CoStar deflects reporting criticism from activist investors

CoStar responded Wednesday by calling the allegations “grossly misleading” and questioned DE Shaw’s motives, noting that the investor held a large stake in a direct competitor.
“If DE Shaw is concerned about visibility, it should start with itself,” the company said. “DE Shaw has never disclosed its economic exposure to CoStar Group, even though it is a long-term investor.”
CoStar provided more details on why it believes DE Shaw’s campaign may be motivated by a conflict of interest – highlighting the hedge fund’s investments in CoStar’s competitors.
“The public filing suggests that DE Shaw owns just 0.22% of CoStar Group’s common stock, but nearly 4 times as many of CoStar Group’s competitors would directly benefit from DE Shaw’s push to divest Homes.com and end the industry’s fastest-growing real estate platform,” the company said.
The site of the debate
The dispute stems from CoStar’s large investment in Homes.com and whether it creates or hinders long-term value and shareholder wealth.
DE Shaw estimates that CoStar will have spent more than $3 billion on Homes.com by the end of 2026.
The company also accused management of withholding disclosure of key performance metrics – such as new Homes.com bookings.
“During a recent earnings call, when analysts asked for new segment-level booking information, management declined to provide the information,” DE Shaw’s letter said. “Investors took notice: these confusing moves contributed to a 9 percent drop in the Company’s stock price the next day – destroying nearly $2 billion in shareholder value.”
CoStar defended its reporting practices on Tuesday – saying segment disclosures had been redirected from land-based segments to products to better reflect operating structure.
“Our new segment disclosure provides additional transparency by providing audited revenue, EBITDA, Adjusted EBITDA and margin disclosures for both the Residential and Commercial segments in our latest 10-K, as well as continuing to provide disaggregated income disclosures,” the company said. “Investors should expect the same Homes.com disclosures through our earnings calls that CoStar Group regularly provides to shareholders.”

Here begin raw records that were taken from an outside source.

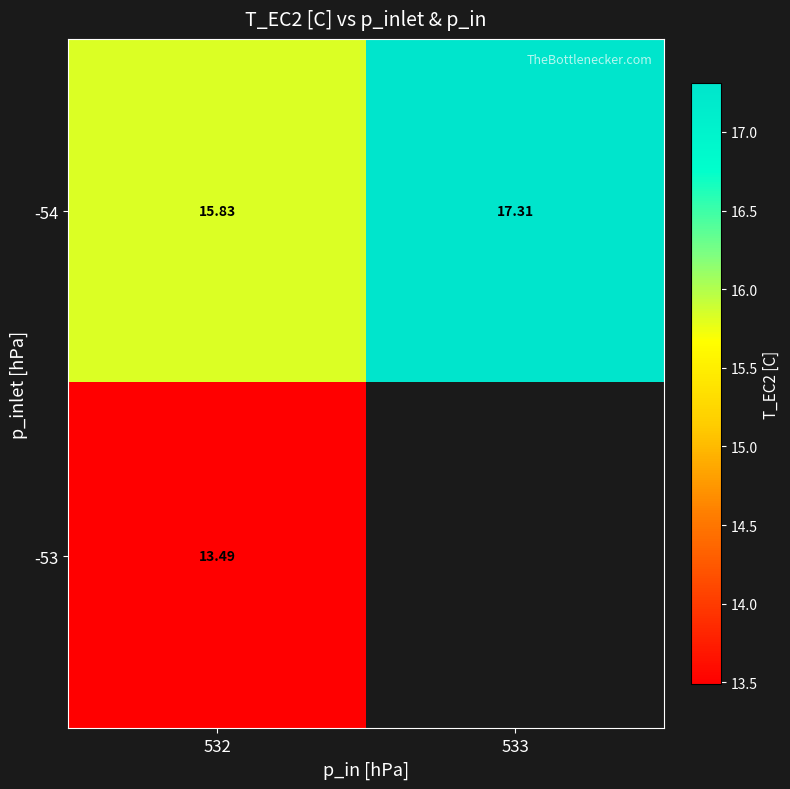

At which category is the sum across all series the highest?

532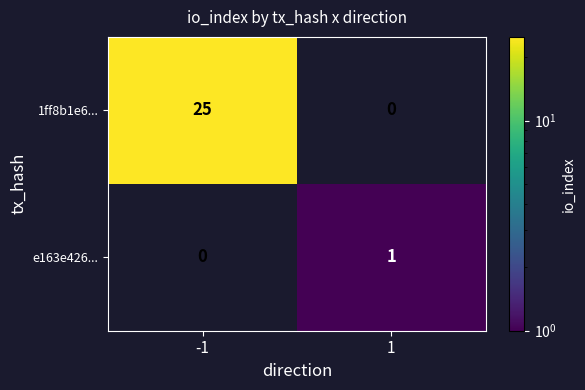

What is the approximate value of 1ff8b1e6... at -1?

25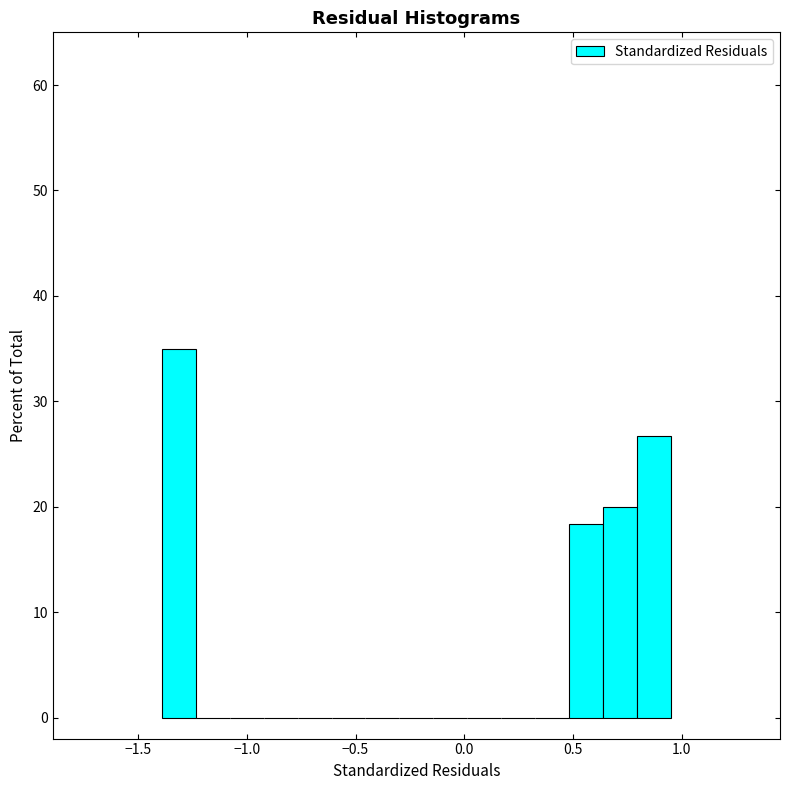

Read against the x-axis, roughly where is the centre of the tallest bar?

-1.30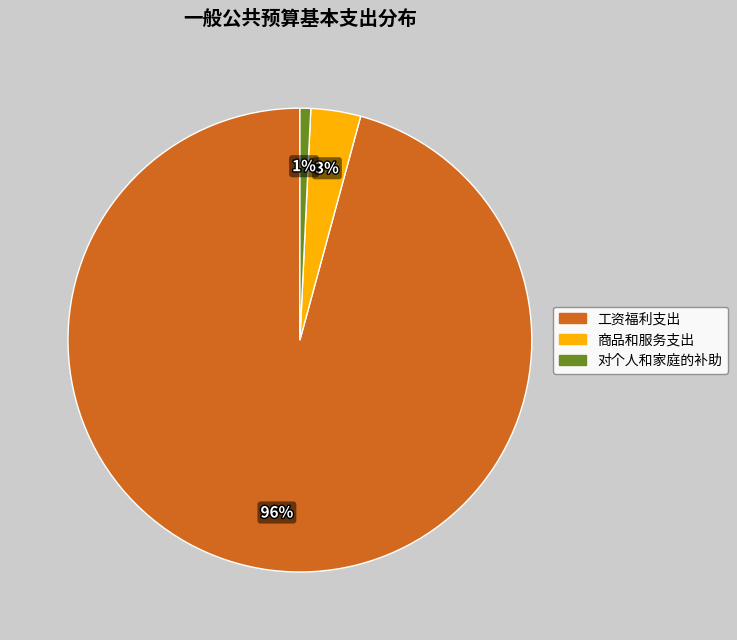

True or false: 对个人和家庭的补助 accounts for 11% of the total.

False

CoStar Q4, full-year revenue decline
During the aforementioned Q4 earnings call, CoStar Group CEO Andy Florance highlighted growth across the Homes.com network.
The platform logged more than 2.1 billion visits and had 100 million unique visitors by 2025, according to Comscore, with January organic traffic up 134% year over year.
“We feel we have achieved a good balance between SEM, SEO and direct traffic,” said Florence. “This allows us to make SEM about quality traffic and leads, not just pure quantity.”
Florence added that engagement improved – with session time increasing to around four minutes and 30 seconds and the bounce rate dropping from 63% in January 2025 to 41% in January 2026.
Lead volume was up 48% year-over-year in January, with Homes.com affiliate earnings up 187%.
Despite Homes.com’s improved metrics, CoStar’s net revenue fell from $60 million last year to $47 million in Q4 2025.
For the full year, as revenue rose 19% year over year to $3.25 billion, revenue fell to $7 million from $139 million in 2024.
CoStar argued that abandoning Homes.com’s current strategy would cause “irreparable harm” to its position and investors.